> _Your goal_: Reproduce every line from the start of the items down to and including the line containing "llegando a su conclusión y la tercera", with each line left unchanged.

--------------------------------------------------

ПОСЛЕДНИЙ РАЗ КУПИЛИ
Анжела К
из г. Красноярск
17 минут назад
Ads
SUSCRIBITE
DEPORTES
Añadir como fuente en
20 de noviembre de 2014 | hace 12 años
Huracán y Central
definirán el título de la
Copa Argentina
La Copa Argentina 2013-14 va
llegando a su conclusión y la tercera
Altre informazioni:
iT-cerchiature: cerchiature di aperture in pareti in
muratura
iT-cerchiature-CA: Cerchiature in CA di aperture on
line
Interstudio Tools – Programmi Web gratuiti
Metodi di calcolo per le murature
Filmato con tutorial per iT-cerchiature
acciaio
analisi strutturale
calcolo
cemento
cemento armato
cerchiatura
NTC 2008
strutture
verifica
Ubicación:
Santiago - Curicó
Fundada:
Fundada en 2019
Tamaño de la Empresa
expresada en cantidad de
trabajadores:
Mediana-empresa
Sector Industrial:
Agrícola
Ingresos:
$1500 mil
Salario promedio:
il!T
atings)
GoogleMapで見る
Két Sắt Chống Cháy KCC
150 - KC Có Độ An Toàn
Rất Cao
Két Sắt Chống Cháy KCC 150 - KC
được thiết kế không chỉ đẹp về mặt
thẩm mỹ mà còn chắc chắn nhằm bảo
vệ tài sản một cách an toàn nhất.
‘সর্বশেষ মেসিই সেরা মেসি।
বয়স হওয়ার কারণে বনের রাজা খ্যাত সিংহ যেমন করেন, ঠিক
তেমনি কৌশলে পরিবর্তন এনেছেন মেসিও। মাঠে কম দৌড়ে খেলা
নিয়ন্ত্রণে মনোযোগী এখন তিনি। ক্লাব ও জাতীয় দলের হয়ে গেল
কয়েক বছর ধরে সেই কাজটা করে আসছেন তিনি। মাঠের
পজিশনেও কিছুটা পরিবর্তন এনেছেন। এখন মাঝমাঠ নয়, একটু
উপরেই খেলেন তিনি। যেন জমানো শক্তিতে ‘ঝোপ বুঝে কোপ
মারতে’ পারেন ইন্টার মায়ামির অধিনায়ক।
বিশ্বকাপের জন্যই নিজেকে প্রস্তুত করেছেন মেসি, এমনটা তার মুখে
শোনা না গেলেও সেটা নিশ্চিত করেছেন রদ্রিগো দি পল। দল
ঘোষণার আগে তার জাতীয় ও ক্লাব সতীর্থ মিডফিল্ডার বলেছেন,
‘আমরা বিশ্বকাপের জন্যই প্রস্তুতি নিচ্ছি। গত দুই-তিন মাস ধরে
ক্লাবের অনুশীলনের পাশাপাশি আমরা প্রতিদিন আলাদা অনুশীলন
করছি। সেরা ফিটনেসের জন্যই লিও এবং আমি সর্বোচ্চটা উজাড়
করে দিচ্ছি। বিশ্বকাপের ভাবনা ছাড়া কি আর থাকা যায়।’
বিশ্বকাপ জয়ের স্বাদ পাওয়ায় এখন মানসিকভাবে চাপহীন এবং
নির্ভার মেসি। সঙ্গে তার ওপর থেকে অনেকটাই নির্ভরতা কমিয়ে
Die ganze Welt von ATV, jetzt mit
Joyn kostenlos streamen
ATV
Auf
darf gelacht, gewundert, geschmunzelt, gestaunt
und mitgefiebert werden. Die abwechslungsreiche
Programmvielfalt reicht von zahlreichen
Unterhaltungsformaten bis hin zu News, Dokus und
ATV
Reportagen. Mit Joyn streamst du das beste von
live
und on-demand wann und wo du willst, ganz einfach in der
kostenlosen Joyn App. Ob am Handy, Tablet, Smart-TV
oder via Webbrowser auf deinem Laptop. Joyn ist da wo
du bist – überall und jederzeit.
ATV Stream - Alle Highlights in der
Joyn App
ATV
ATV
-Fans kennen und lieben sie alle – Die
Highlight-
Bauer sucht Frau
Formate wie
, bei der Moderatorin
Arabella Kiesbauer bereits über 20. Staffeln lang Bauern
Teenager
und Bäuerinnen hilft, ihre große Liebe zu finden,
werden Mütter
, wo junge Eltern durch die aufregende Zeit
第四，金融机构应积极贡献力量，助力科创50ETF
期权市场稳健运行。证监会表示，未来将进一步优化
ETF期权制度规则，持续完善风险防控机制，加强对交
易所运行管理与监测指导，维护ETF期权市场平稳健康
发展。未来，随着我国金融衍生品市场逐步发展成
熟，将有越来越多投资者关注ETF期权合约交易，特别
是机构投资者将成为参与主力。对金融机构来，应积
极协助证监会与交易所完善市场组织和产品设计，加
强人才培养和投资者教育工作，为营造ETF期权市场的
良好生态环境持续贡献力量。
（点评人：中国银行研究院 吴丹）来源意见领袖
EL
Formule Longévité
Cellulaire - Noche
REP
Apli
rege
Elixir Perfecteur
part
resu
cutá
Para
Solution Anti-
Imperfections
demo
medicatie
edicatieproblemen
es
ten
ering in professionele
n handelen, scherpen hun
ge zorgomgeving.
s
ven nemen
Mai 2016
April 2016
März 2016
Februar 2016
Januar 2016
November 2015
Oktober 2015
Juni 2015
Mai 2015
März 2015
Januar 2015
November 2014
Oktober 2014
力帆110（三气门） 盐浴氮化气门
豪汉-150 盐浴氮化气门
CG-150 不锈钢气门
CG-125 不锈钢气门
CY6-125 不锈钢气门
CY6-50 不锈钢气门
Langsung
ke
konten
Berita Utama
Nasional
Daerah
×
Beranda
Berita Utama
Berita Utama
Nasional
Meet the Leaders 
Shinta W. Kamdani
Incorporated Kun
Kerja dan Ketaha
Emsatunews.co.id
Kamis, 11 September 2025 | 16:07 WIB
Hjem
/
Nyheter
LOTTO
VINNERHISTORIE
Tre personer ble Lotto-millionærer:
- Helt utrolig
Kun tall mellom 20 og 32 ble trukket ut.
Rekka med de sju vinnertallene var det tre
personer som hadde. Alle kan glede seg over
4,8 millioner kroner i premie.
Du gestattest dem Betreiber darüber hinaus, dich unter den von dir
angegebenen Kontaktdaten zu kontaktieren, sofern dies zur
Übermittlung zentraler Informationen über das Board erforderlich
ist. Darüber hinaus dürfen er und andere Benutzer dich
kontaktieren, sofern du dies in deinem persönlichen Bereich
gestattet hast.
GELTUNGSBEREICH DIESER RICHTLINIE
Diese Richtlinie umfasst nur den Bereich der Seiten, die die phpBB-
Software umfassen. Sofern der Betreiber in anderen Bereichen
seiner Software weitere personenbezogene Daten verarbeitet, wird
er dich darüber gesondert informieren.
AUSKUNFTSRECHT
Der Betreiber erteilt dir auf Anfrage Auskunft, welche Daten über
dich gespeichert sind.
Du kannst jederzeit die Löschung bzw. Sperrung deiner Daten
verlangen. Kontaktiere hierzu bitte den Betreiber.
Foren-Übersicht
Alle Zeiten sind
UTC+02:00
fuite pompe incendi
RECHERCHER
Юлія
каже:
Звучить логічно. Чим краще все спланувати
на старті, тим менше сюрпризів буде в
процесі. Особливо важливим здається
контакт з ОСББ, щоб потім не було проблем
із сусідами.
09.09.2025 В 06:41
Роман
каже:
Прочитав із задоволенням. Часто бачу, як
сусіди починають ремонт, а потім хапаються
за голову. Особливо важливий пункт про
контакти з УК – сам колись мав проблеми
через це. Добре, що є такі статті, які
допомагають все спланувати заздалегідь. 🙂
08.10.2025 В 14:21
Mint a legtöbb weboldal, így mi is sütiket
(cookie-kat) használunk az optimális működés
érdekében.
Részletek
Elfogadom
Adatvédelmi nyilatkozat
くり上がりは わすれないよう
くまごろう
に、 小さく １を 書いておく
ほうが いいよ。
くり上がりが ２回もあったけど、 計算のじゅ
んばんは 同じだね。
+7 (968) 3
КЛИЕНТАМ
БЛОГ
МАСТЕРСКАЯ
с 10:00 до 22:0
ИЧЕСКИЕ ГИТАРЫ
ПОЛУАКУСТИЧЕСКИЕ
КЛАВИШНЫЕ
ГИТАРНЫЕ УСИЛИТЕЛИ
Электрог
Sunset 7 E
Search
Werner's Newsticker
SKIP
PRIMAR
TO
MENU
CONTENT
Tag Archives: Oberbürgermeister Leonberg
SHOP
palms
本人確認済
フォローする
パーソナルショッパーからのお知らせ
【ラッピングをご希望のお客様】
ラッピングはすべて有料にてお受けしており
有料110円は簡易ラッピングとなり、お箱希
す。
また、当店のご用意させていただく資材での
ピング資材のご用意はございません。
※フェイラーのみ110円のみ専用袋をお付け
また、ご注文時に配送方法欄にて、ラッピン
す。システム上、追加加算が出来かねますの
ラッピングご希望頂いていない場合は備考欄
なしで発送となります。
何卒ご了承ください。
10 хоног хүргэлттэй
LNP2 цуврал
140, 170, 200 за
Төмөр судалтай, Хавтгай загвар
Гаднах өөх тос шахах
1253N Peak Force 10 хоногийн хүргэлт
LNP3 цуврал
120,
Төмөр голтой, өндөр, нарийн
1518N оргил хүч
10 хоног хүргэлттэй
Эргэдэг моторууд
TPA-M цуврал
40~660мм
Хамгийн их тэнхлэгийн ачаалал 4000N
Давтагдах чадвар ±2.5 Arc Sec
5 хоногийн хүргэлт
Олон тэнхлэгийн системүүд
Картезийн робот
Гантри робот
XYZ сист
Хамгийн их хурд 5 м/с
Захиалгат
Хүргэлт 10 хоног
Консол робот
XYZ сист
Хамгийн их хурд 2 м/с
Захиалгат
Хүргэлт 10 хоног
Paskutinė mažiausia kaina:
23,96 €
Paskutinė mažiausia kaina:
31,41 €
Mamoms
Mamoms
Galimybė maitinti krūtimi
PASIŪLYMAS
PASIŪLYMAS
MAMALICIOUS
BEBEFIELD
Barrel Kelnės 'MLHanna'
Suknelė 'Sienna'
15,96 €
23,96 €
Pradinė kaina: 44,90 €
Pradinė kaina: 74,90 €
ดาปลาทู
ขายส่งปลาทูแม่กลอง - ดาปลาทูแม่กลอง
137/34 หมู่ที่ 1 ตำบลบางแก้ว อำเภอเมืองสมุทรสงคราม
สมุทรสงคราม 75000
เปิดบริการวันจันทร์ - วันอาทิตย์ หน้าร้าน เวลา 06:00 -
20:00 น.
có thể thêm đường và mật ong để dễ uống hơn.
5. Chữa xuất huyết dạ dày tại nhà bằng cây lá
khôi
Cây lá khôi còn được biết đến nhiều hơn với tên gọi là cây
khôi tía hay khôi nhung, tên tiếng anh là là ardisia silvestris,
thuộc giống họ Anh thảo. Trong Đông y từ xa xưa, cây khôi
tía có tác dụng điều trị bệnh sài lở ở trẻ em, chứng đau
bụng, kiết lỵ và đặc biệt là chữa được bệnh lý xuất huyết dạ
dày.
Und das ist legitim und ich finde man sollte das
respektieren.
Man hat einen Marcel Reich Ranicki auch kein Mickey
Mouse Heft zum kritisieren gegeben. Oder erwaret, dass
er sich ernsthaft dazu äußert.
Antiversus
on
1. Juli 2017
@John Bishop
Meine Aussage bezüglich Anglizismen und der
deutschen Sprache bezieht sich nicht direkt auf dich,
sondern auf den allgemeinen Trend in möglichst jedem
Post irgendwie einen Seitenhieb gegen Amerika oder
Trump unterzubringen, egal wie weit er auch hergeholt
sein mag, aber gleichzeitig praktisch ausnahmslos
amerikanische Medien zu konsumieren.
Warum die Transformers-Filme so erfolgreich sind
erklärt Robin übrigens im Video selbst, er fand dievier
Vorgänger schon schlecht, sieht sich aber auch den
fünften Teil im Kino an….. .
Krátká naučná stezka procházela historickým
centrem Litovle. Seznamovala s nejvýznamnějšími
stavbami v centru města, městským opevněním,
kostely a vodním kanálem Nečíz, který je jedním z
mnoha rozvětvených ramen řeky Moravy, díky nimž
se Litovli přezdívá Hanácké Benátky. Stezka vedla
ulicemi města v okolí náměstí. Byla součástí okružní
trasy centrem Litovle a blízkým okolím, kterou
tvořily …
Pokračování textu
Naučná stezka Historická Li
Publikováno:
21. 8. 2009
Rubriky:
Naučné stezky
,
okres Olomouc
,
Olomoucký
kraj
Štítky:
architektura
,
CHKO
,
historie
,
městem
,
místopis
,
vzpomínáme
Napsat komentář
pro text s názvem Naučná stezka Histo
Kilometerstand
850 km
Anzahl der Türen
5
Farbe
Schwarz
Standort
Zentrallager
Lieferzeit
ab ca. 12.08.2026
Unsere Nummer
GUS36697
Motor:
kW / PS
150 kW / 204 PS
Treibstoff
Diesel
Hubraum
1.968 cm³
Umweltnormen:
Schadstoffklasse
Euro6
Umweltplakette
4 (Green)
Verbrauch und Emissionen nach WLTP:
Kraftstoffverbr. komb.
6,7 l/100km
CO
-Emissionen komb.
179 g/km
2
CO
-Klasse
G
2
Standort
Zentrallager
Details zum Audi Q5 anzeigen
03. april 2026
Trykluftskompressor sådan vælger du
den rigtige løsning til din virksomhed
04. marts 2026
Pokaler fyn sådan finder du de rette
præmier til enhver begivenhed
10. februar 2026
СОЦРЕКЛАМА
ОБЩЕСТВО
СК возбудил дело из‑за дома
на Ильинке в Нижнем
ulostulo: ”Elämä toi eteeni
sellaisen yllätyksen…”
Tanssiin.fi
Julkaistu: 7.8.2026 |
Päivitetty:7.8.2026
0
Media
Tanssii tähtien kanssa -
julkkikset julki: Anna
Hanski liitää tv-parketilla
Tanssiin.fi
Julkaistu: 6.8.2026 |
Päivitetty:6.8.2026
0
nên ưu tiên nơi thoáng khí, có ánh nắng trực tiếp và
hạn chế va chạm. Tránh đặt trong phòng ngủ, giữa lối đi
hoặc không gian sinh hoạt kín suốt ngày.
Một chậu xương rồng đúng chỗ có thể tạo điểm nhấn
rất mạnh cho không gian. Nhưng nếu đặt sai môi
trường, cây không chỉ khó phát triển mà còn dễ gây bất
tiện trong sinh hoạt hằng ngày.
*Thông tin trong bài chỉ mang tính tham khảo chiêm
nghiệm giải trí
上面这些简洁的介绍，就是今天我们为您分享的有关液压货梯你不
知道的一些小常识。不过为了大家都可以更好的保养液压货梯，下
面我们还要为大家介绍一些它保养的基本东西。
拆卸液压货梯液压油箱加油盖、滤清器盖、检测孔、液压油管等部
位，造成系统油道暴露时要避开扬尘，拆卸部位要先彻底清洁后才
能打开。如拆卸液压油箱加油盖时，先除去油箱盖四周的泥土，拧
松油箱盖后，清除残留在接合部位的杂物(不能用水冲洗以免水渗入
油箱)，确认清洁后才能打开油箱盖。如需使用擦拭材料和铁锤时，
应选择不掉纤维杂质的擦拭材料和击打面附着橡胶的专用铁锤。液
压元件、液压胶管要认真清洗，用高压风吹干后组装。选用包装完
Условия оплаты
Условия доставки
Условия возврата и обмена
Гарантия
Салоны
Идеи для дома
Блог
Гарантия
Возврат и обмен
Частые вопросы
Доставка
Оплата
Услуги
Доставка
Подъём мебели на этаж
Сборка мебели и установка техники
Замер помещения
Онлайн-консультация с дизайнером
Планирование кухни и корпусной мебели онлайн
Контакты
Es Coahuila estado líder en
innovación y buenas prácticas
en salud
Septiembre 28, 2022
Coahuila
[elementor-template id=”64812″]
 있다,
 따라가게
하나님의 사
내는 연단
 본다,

--------------------------------------------------

> _Exercise result_:
ПОСЛЕДНИЙ РАЗ КУПИЛИ
Анжела К
из г. Красноярск
17 минут назад
Ads
SUSCRIBITE
DEPORTES
Añadir como fuente en
20 de noviembre de 2014 | hace 12 años
Huracán y Central
definirán el título de la
Copa Argentina
La Copa Argentina 2013-14 va
llegando a su conclusión y la tercera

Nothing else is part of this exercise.